You can't predict when a earthquake is going to happen, or how many are going to have in a year. It is an estimative.

(b) What is the probability of fewer than three quakes?

This is $P(X < 3)$

$P(X < 3) = P(X = 0) + P(X = 1) + P(X = 2)$

$P(X = x) = \frac{e^{-\mu}*\mu^{x}}{(x)!}$

$P(X = 0) = \frac{e^{-1.3}*1.3^{0}}{(0)!} = 0.2725$

$P(X = 1) = \frac{e^{-1.3}*1.3^{1}}{(1)!} = 0.3543$

$P(X = 2) = \frac{e^{-1.3}*1.3^{2}}{(2)!} = 0.2303$

$P(X < 3) = P(X = 0) + P(X = 1) + P(X = 2) = 0.2725 + 0.3543 + 0.2303 = 0.8571$

There is an 85.71% probability of fewer than three quakes.

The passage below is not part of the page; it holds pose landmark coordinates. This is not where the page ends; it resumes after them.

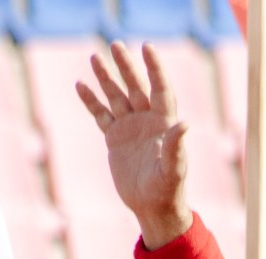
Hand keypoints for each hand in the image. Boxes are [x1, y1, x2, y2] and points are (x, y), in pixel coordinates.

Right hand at [78, 42, 193, 250]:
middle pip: (136, 86)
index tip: (147, 47)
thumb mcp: (173, 169)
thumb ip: (176, 146)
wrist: (152, 207)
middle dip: (126, 67)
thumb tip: (184, 124)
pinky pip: (101, 115)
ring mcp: (130, 128)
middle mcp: (147, 120)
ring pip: (117, 97)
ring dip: (106, 78)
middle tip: (115, 45)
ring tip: (95, 57)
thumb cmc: (168, 189)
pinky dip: (91, 101)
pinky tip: (81, 85)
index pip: (160, 89)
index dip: (155, 68)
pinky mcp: (115, 139)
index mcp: (164, 123)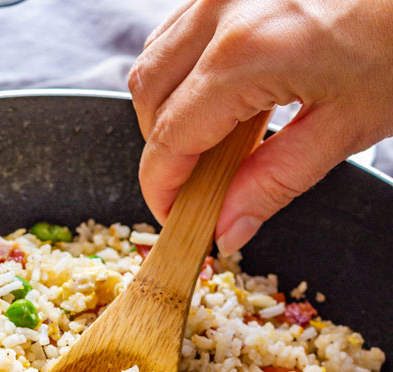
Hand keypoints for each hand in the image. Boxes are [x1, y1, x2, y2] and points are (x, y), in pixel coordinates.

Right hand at [128, 0, 392, 252]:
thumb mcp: (346, 127)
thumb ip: (274, 182)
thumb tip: (227, 226)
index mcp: (245, 54)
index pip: (170, 137)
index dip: (162, 187)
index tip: (174, 217)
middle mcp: (223, 7)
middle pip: (148, 93)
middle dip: (161, 149)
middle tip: (195, 188)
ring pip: (158, 54)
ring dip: (170, 106)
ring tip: (215, 142)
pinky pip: (185, 26)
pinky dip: (189, 68)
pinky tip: (229, 94)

(c) What is the probability of more than five quakes?

This is $P(X > 5)$

We know that either there are 5 or less earthquakes, or there are more than 5 earthquakes. The sum of the probabilities of these events is decimal 1.

So

$P(X \leq 5) + P(X > 5) = 1$

$P(X > 5) = 1 - P(X \leq 5)$

In which

$P(X \leq 5) = P(X = 0) + P(X = 1) + P(X = 2) + P(X = 3) + P(X = 4) + P(X = 5)$

$P(X = x) = \frac{e^{-\mu}*\mu^{x}}{(x)!}$

$P(X = 0) = \frac{e^{-1.3}*1.3^{0}}{(0)!} = 0.2725$

$P(X = 1) = \frac{e^{-1.3}*1.3^{1}}{(1)!} = 0.3543$

$P(X = 2) = \frac{e^{-1.3}*1.3^{2}}{(2)!} = 0.2303$

$P(X = 3) = \frac{e^{-1.3}*1.3^{3}}{(3)!} = 0.0980$

$P(X = 4) = \frac{e^{-1.3}*1.3^{4}}{(4)!} = 0.0324$

$P(X = 5) = \frac{e^{-1.3}*1.3^{5}}{(5)!} = 0.0084$

$P(X \leq 5) = P(X = 0) + P(X = 1) + P(X = 2) + P(X = 3) + P(X = 4) + P(X = 5) = 0.2725 + 0.3543 + 0.2303 + 0.0980 + 0.0324 + 0.0084 = 0.9949$

Finally

$P(X > 5) = 1 - P(X \leq 5) = 1 - 0.9949 = 0.0051$

There is a 0.51% probability of more than five quakes.